[[ Data in this exercise, beginning ]]

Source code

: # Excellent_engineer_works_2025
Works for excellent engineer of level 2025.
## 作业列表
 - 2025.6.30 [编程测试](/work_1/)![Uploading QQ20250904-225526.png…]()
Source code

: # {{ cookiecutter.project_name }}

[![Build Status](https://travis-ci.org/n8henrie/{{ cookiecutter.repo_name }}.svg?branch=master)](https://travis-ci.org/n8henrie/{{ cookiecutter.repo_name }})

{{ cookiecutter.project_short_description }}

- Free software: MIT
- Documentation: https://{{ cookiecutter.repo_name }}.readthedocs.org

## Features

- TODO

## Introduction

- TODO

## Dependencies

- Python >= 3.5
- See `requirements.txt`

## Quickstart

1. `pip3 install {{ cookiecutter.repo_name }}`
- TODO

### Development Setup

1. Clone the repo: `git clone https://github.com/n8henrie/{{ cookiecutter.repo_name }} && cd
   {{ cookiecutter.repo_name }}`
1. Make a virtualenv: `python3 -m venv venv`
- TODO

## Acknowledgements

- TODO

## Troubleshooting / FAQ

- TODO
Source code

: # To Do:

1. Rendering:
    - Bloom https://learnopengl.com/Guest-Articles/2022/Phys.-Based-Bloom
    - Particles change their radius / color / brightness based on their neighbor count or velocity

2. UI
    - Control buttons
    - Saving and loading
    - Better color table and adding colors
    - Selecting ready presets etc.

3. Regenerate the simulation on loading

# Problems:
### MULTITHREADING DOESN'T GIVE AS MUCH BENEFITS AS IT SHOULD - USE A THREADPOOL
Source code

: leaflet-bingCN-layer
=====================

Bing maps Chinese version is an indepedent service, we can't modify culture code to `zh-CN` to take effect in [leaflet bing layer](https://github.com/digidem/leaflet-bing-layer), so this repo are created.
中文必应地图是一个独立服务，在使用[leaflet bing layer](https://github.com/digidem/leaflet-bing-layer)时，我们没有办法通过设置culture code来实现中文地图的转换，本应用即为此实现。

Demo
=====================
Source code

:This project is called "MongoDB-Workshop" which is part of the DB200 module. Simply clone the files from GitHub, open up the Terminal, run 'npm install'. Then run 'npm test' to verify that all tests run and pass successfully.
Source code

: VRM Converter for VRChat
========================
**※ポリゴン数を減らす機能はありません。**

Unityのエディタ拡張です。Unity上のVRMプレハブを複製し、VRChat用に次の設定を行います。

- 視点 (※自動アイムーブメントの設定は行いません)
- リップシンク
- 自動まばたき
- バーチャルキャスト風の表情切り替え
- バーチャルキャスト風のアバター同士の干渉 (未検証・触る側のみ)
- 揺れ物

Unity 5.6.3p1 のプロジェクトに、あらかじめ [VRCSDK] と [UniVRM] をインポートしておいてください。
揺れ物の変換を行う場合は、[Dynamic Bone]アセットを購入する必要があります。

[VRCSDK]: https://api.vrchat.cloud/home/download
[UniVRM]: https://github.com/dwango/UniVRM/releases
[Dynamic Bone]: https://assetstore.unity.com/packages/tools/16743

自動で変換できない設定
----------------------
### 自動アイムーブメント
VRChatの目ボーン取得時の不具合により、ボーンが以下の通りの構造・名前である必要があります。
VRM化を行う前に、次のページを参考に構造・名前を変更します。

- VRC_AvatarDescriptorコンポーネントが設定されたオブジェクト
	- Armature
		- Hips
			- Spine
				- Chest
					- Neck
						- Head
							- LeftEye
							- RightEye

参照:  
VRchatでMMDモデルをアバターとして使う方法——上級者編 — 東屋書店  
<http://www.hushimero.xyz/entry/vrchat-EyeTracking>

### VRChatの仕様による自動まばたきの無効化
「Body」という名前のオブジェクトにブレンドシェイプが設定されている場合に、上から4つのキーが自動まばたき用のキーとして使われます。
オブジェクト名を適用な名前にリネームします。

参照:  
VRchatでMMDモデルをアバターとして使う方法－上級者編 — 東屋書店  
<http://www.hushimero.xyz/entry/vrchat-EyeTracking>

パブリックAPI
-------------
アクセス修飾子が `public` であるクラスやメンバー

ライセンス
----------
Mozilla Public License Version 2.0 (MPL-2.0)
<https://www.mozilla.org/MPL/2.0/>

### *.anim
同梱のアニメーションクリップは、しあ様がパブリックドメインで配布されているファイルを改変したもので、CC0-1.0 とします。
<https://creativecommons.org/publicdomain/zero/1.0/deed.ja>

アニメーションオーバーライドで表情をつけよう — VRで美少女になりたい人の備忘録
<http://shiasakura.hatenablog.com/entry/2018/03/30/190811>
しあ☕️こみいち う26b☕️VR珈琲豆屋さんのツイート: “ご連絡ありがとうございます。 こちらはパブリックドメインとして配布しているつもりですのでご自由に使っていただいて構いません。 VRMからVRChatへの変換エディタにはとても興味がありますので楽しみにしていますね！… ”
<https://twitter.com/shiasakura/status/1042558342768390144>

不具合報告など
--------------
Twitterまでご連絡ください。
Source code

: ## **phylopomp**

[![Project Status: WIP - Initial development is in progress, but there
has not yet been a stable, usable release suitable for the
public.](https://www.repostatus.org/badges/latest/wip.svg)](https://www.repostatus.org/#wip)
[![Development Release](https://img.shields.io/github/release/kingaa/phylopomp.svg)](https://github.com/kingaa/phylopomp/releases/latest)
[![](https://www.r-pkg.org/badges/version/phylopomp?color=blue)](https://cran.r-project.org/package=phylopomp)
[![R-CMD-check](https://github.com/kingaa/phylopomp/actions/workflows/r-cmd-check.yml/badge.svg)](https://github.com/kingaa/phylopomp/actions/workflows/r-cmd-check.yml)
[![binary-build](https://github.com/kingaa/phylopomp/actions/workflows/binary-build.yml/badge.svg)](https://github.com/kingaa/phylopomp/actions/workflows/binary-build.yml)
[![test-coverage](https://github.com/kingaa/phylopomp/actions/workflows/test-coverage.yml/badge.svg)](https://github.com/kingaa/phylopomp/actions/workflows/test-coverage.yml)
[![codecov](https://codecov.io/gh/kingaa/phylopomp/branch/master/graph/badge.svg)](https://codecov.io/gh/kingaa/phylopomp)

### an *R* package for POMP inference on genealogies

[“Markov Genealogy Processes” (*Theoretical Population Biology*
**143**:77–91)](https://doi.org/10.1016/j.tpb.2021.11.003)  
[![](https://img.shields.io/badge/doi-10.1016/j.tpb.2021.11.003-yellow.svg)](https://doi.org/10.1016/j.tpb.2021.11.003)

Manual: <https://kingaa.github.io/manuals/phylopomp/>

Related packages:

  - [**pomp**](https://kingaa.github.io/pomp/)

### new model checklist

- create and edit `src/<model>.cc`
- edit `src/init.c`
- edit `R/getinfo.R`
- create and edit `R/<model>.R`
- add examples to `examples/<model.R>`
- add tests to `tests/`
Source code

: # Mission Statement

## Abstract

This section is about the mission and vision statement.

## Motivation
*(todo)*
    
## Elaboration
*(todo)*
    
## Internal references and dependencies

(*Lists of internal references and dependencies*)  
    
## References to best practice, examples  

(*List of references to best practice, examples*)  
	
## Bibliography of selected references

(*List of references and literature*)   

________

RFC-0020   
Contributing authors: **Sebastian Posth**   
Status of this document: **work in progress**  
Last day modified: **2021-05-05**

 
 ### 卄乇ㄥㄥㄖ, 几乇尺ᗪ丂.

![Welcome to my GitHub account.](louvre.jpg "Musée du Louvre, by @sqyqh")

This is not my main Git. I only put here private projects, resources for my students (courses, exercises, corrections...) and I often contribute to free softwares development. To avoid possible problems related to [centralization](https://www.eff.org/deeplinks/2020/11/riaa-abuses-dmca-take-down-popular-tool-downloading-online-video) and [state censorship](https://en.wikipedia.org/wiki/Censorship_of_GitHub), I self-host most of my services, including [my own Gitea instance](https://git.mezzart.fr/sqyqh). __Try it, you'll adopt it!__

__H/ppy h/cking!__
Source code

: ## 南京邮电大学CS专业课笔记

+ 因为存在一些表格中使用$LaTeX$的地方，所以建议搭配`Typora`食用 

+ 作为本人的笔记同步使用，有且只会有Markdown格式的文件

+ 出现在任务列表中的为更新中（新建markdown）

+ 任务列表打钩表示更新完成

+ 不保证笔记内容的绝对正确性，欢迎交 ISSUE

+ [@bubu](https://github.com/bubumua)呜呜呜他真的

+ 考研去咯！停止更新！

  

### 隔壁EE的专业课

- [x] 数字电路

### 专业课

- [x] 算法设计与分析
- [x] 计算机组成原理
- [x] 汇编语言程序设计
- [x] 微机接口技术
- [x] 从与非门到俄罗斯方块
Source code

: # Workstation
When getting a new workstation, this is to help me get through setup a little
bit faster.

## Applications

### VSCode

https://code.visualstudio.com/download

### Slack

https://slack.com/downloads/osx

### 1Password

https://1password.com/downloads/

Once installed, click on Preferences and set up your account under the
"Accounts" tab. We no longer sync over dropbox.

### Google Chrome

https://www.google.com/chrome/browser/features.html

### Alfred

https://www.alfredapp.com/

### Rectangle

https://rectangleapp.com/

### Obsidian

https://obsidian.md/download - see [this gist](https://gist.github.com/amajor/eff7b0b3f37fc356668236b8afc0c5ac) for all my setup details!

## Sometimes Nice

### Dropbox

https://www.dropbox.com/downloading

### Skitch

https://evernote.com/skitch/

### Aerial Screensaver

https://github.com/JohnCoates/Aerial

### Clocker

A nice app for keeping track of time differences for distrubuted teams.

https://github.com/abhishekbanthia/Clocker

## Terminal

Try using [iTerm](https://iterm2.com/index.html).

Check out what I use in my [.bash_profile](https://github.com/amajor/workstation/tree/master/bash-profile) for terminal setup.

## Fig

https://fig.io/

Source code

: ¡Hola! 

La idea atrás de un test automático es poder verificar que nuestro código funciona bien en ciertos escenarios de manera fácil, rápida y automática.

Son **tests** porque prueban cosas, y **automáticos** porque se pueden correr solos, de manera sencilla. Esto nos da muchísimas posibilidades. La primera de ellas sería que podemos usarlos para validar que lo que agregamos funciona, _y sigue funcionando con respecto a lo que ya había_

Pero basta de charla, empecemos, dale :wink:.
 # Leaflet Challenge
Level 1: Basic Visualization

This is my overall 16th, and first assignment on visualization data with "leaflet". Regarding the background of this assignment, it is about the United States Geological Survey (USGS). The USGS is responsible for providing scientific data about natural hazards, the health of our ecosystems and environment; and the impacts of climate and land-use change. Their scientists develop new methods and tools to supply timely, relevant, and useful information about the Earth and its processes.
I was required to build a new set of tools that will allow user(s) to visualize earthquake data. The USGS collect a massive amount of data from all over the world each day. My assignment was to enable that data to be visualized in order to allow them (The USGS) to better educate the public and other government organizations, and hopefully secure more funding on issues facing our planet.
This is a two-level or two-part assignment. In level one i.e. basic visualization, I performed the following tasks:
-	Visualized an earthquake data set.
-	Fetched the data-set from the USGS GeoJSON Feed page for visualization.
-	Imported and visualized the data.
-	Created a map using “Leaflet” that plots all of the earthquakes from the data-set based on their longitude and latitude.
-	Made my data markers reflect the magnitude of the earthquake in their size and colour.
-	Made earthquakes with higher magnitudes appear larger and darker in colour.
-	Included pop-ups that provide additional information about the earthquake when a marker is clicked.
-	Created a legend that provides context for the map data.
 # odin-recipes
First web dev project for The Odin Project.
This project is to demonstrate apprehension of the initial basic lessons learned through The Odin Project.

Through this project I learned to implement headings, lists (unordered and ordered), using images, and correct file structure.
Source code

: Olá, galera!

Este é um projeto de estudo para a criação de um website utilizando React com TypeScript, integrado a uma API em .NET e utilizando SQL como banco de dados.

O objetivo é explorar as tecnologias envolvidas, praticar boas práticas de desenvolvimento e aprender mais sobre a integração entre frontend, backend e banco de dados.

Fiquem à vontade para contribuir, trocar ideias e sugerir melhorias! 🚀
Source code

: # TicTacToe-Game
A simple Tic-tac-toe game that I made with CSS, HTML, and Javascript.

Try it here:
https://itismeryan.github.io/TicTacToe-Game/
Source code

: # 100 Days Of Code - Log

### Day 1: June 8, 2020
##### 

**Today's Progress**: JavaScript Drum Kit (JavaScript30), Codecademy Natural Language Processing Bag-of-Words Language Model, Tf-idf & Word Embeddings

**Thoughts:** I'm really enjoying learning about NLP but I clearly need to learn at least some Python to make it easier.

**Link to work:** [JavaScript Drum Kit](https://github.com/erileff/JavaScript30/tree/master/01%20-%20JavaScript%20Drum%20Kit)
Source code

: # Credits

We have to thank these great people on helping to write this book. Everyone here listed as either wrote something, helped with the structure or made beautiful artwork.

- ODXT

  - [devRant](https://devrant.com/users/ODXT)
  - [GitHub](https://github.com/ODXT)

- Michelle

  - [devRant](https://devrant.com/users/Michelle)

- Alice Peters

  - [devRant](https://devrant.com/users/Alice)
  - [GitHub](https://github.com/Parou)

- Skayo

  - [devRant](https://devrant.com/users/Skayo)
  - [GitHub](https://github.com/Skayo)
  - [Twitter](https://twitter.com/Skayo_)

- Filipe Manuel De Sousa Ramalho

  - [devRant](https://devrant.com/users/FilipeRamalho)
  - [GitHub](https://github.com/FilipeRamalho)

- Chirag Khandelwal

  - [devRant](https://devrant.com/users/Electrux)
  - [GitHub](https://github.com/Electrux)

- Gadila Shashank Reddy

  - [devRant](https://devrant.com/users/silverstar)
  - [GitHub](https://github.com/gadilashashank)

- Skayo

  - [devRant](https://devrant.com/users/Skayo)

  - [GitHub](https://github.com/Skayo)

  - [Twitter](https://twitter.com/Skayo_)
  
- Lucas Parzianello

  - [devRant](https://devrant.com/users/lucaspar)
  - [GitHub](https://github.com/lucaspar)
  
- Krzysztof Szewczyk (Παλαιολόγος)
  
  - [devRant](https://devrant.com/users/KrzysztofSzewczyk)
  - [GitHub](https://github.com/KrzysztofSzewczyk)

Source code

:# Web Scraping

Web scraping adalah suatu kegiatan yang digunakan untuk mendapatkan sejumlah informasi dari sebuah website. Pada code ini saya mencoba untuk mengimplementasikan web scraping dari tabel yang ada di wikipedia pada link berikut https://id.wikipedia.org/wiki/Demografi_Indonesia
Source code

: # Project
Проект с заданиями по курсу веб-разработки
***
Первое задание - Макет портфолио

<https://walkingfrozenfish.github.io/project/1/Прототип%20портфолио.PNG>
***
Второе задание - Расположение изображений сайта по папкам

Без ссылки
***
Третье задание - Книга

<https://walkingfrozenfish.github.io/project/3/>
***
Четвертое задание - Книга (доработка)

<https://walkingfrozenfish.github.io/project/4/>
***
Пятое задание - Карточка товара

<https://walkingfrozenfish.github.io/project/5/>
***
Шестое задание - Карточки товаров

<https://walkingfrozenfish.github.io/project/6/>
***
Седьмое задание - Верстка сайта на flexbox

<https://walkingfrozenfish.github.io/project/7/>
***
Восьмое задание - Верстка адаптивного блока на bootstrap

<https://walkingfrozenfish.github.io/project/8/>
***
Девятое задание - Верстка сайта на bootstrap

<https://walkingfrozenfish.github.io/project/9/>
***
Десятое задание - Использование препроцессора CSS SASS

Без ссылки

[[ Data in this exercise, end ]]

- About this task -
Give the part that opens with the line containing "### 1Password" and closes with the line containing "### Dropbox" as a Markdown table with the columns No. and Text. Put a row number under No. and each line under Text, and leave out blank lines.

- Your solution -
| No. | Text |
|---|---|
| 1 | ### 1Password |
| 2 | https://1password.com/downloads/ |
| 3 | Once installed, click on Preferences and set up your account under the |
| 4 | "Accounts" tab. We no longer sync over dropbox. |
| 5 | ### Google Chrome |
| 6 | https://www.google.com/chrome/browser/features.html |
| 7 | ### Alfred |
| 8 | https://www.alfredapp.com/ |
| 9 | ### Rectangle |
| 10 | https://rectangleapp.com/ |
| 11 | ### Obsidian |
| 12 | https://obsidian.md/download - see [this gist](https://gist.github.com/amajor/eff7b0b3f37fc356668236b8afc0c5ac) for all my setup details! |
| 13 | ## Sometimes Nice |
| 14 | ### Dropbox |